Jörg Mandernach

Since 1993 I work as a painter and draftsman. Since 1998, I have been exploring the possibilities of extending drawing and painting beyond the surface into the space.
In exhibitions, which are often constructed as a complete installation, the site-specific drawings and paintings can be overlaid by ceiling-high paper-cuts and trick-film projections.


I often take inspiration for my work from my own sketches and photos, as well as various found pictures, from those torn from periodicals through Internet images to still shots from films.
My work gives me the chance to respond to the flood of images that pours over me. I try to interpret in graphic art, in drawings, and in paintings the unconnected images that often exist in seemingly parallel worlds; I transpose them into a web of relations that, for me, is new in form and content and possibly poetic, as well.

My current subjects revolve around the question of the perception and changeability of identity and the accompanying metamorphoses. In real and virtual space, between imitation, staging and supposed authenticity, nowadays all doors seem to be open when looking for one’s own identity. At the moment I’m working on a series of small-format cut-outs, which I extract from magazine covers (I call them Cover-Cuts).
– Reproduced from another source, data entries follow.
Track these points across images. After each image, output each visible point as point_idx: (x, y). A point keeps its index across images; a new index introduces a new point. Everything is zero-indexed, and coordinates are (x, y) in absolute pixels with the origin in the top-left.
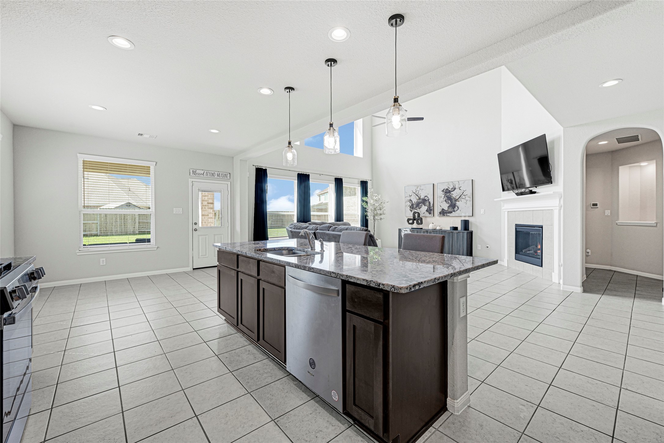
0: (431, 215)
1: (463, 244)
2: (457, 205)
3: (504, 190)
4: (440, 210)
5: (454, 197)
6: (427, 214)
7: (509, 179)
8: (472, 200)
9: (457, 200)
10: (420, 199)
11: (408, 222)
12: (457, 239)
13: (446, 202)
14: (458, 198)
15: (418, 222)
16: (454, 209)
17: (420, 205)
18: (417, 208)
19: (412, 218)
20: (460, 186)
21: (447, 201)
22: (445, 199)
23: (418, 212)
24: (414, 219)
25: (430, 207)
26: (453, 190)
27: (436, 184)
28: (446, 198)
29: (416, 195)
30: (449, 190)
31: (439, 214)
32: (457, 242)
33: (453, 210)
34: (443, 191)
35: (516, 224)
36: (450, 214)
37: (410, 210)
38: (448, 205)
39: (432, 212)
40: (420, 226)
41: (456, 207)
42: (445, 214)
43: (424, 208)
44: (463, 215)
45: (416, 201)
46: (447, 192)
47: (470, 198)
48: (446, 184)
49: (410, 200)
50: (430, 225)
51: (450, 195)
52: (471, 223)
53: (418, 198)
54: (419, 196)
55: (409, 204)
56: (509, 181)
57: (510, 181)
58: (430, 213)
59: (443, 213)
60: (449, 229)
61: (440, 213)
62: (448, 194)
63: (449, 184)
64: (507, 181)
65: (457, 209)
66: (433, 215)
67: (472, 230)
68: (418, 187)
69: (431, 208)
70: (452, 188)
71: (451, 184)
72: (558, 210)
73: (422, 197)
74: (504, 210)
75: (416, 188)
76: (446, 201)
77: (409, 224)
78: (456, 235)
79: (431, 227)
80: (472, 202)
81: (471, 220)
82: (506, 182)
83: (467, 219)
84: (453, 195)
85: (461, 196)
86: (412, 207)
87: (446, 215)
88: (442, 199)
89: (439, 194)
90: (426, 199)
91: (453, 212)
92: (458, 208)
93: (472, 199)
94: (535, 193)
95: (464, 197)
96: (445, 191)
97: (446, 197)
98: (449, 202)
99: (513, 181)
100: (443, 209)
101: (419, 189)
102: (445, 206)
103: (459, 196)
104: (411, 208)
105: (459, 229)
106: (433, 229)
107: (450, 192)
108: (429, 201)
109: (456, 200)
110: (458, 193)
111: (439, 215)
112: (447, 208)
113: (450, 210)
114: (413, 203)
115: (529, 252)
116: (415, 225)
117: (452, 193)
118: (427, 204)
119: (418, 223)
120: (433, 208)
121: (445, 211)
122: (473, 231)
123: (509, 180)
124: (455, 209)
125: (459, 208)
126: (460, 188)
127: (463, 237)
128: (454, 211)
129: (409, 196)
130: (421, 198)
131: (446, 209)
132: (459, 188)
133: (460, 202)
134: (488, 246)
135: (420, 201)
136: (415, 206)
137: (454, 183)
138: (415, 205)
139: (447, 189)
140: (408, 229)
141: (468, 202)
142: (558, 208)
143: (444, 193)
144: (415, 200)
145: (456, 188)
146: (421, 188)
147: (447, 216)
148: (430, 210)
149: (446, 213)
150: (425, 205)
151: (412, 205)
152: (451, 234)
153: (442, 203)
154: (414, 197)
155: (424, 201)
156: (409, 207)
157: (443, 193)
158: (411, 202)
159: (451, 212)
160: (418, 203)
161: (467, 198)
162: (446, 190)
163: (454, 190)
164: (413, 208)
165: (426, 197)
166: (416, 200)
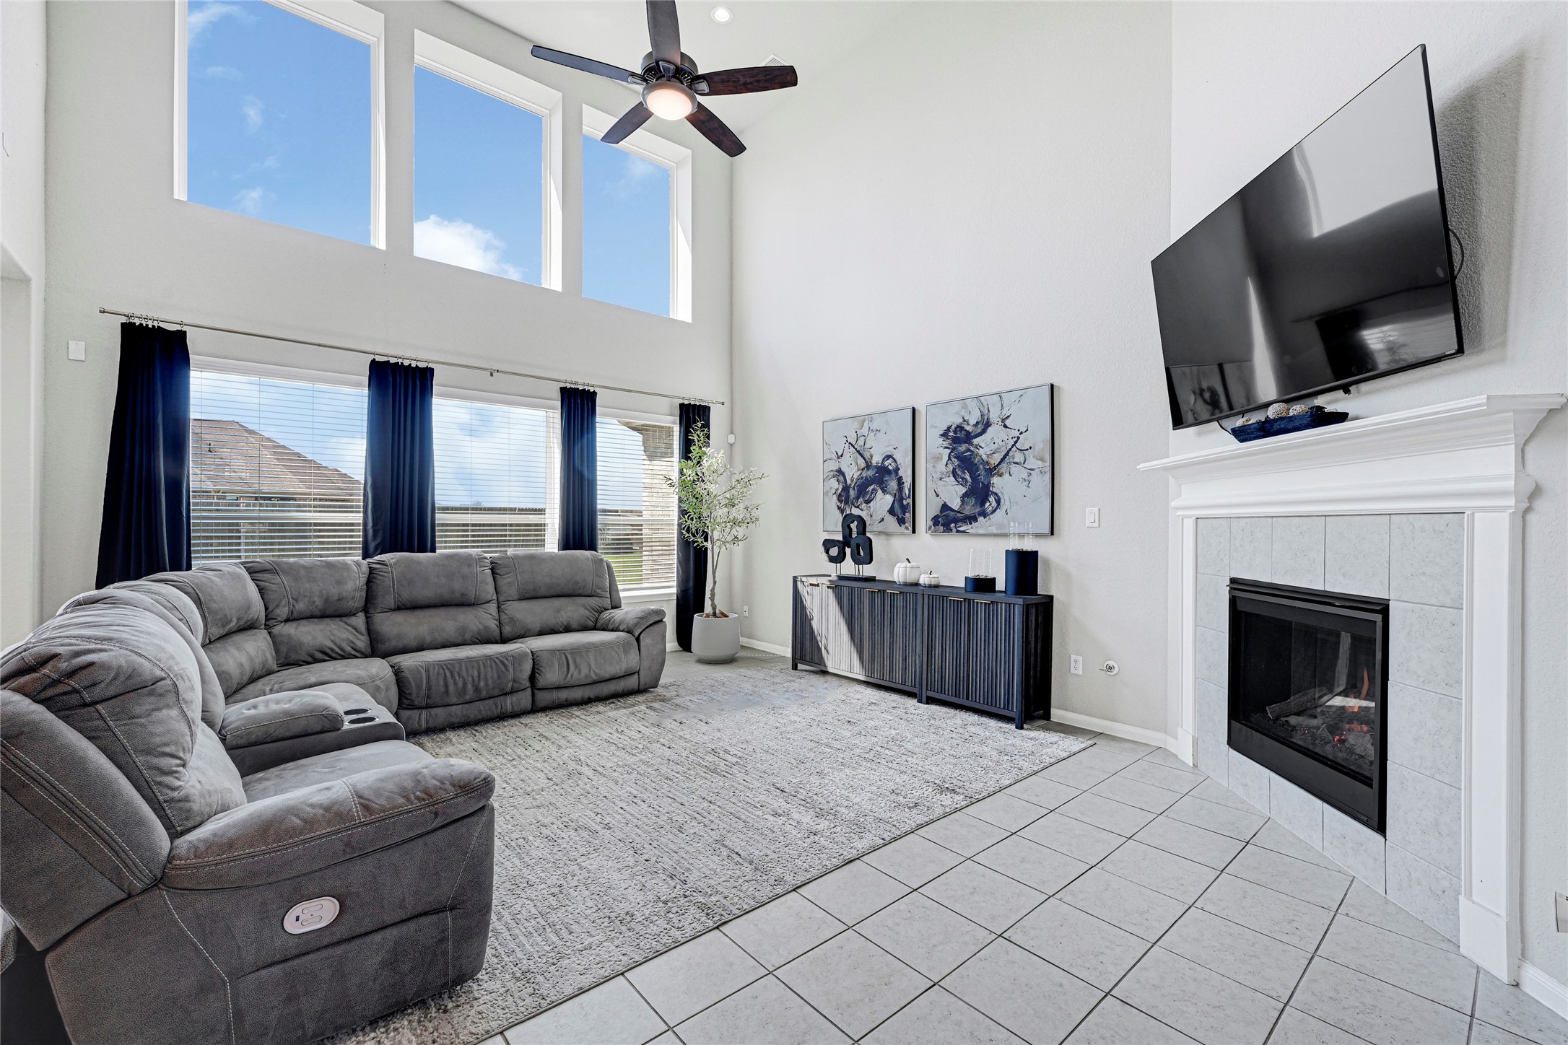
0: (903, 526)
1: (1009, 652)
2: (995, 490)
3: (1178, 421)
4: (935, 511)
5: (984, 457)
6: (891, 522)
7: (1205, 385)
8: (1048, 469)
9: (995, 468)
10: (868, 466)
11: (827, 552)
12: (988, 630)
13: (954, 476)
14: (999, 464)
15: (859, 554)
16: (983, 504)
17: (870, 488)
18: (861, 500)
19: (841, 539)
20: (1006, 412)
21: (959, 473)
22: (951, 467)
23: (860, 517)
24: (846, 542)
25: (902, 499)
26: (979, 430)
27: (921, 409)
28: (956, 462)
29: (858, 452)
30: (968, 433)
31: (931, 523)
32: (987, 642)
33: (978, 509)
34: (945, 435)
35: (1233, 581)
36: (969, 526)
37: (839, 508)
38: (964, 490)
39: (908, 516)
40: (867, 571)
41: (992, 499)
42: (953, 525)
43: (883, 501)
44: (1014, 528)
45: (855, 476)
46: (959, 437)
47: (1042, 459)
48: (957, 406)
49: (840, 472)
50: (898, 565)
51: (968, 450)
52: (1047, 562)
53: (862, 463)
54: (867, 455)
55: (835, 485)
56: (1201, 395)
57: (1207, 395)
58: (901, 521)
59: (946, 521)
60: (963, 585)
61: (936, 521)
62: (963, 448)
63: (965, 407)
64: (1194, 393)
65: (994, 504)
66: (910, 528)
67: (1052, 594)
68: (864, 421)
69: (905, 503)
70: (977, 423)
71: (973, 405)
72: (1505, 517)
73: (877, 459)
74: (1179, 513)
75: (856, 425)
76: (954, 473)
77: (832, 559)
78: (981, 614)
79: (899, 574)
80: (1048, 476)
81: (1045, 549)
82: (1192, 398)
83: (1028, 545)
84: (981, 452)
85: (1007, 454)
86: (844, 497)
87: (954, 530)
88: (941, 466)
89: (933, 446)
90: (890, 467)
91: (981, 519)
92: (998, 501)
93: (1048, 463)
94: (1341, 417)
95: (1019, 457)
96: (951, 434)
97: (957, 457)
98: (968, 477)
99: (1218, 395)
100: (945, 507)
101: (865, 431)
102: (953, 494)
103: (1003, 454)
104: (840, 501)
105: (1000, 585)
106: (906, 584)
107: (968, 438)
108: (897, 474)
109: (992, 471)
110: (998, 441)
111: (930, 528)
112: (960, 503)
113: (968, 510)
114: (849, 482)
115: (1300, 719)
116: (848, 567)
117: (975, 441)
118: (893, 485)
119: (857, 560)
120: (910, 501)
121: (952, 514)
122: (1051, 597)
123: (1202, 391)
124: (987, 504)
125: (1002, 501)
126: (1007, 422)
127: (1009, 622)
128: (984, 514)
129: (834, 456)
130: (874, 462)
131: (955, 504)
132: (1003, 420)
133: (1006, 476)
134: (1111, 663)
135: (871, 473)
136: (852, 493)
137: (985, 404)
138: (854, 489)
139: (958, 426)
140: (825, 580)
141: (1035, 477)
142: (1511, 502)
143: (950, 441)
144: (852, 471)
145: (991, 420)
146: (874, 427)
147: (958, 531)
148: (903, 512)
149: (956, 521)
150: (884, 491)
151: (846, 489)
152: (964, 607)
153: (940, 483)
154: (851, 460)
155: (881, 475)
156: (835, 497)
157: (946, 444)
158: (841, 478)
159: (972, 519)
160: (863, 483)
161: (1032, 463)
162: (955, 432)
163: (983, 432)
164: (846, 503)
165: (890, 461)
166: (858, 470)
Because of the identification potential of the cover model, the selected magazines (Vogue, Rolling Stone, InterView, etc.) offer numerous links to the questions at hand.
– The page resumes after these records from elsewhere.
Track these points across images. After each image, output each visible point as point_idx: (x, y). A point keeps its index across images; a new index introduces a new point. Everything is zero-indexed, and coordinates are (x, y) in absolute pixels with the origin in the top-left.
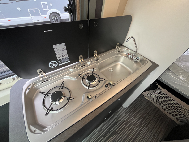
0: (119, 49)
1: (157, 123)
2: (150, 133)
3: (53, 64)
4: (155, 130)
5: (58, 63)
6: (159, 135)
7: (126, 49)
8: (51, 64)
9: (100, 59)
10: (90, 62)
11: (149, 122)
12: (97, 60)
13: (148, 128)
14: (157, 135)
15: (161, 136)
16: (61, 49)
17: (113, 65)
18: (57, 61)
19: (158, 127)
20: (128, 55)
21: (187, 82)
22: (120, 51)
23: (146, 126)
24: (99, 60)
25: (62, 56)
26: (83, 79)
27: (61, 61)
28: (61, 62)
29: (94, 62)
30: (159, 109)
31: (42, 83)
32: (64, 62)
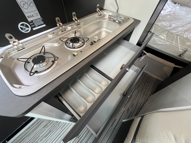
0: (100, 12)
1: (146, 84)
2: (140, 93)
3: (25, 28)
4: (145, 89)
5: (30, 25)
6: (147, 92)
7: (107, 12)
8: (22, 27)
9: (82, 23)
10: (70, 26)
11: (139, 85)
12: (79, 25)
13: (139, 90)
14: (146, 93)
15: (149, 93)
16: (28, 4)
17: (97, 32)
18: (29, 23)
19: (146, 87)
20: (110, 17)
21: (167, 40)
22: (101, 15)
23: (137, 89)
24: (80, 24)
25: (32, 16)
26: (67, 44)
27: (33, 24)
28: (34, 26)
29: (75, 26)
30: (146, 73)
31: (18, 51)
32: (38, 26)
Both by painting over and overwriting my own texts as well as by cutting away large parts of the covers. The cohered parts of the covers dissolve – at the same time, the over painted parts and texts are highlighted. Fading and becoming are opposed.
One of the things that interests me thereby is how this procedure can release pictures (or images), which are usually already mediated, from their often stereotypical pupation (or clichéd concealment) so that they might take on an original, surprising character again.

The sitespecific drawings and -paintings are essentially developed during the work process and in relation to the conditions of the room and to turn these conditions into a component of the pictorial networkIn these works, for example, I am interested in how the movement of viewers in the room can be taken into account with regard to a changing perception of the image. On the one hand, by image fragments being spread across walls, projections or columns in such a way that different overlaps and overall images appear, depending on the change in the viewer’s position in the room. On the other hand, the fact that certain motifs, executed as anamorphosis, turn from abstract pictorial elements to something representationally readable.